Neues Einwanderungsgesetz Keine Papiere, keine Behandlung?
Frankreich debattiert über ein neues Einwanderungsgesetz. Nach Attentaten im Land steigt der Druck auf Innenminister Darmanin, den Gesetzentwurf zu verschärfen. Besonderer Streitpunkt: die staatliche Gesundheitsversorgung für Migranten.
Innenminister Gérald Darmanin jagt "Monsieur X". So jedenfalls heißen die Menschen in den Fallbeispielen, die Darmanin im großen Stil an die Presse verschickt hat. "Ich habe für alle Départements Informationen zusammengestellt, wie viele dieser Menschen wir mit meinem neuen Gesetz ausweisen könnten - die im Moment aber nicht abgeschoben werden können, weil das Gesetz es verbietet", so Darmanin am Freitag.

Datenauszug ->
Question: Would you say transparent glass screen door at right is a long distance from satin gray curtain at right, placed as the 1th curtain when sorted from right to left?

Zu erledigen ->
a. Auf wen steigt laut Textauszug nach den Attentaten der Druck, den Gesetzentwurf zu verschärfen?
b. Entnimm dem Textauszug bitte wörtlich die Passage, die bei den Worten „Neues Einwanderungsgesetz Keine“ einsetzt, und höre nach „Darmanin am Freitag.“ auf.
c. Erkläre anhand des Textauszugs, warum die Menschen aus Darmanins Fallbeispielen derzeit nicht abgeschoben werden können.

Lösungen der Aufgaben ->
a. Auf Innenminister Gérald Darmanin.

b.
Neues Einwanderungsgesetz Keine Papiere, keine Behandlung?
Frankreich debattiert über ein neues Einwanderungsgesetz. Nach Attentaten im Land steigt der Druck auf Innenminister Darmanin, den Gesetzentwurf zu verschärfen. Besonderer Streitpunkt: die staatliche Gesundheitsversorgung für Migranten.
Innenminister Gérald Darmanin jagt "Monsieur X". So jedenfalls heißen die Menschen in den Fallbeispielen, die Darmanin im großen Stil an die Presse verschickt hat. "Ich habe für alle Départements Informationen zusammengestellt, wie viele dieser Menschen wir mit meinem neuen Gesetz ausweisen könnten - die im Moment aber nicht abgeschoben werden können, weil das Gesetz es verbietet", so Darmanin am Freitag.

c. Sie können im Moment nicht abgeschoben werden, weil das Gesetz es verbietet. Mit seinem neuen Gesetz will Darmanin sie ausweisen können.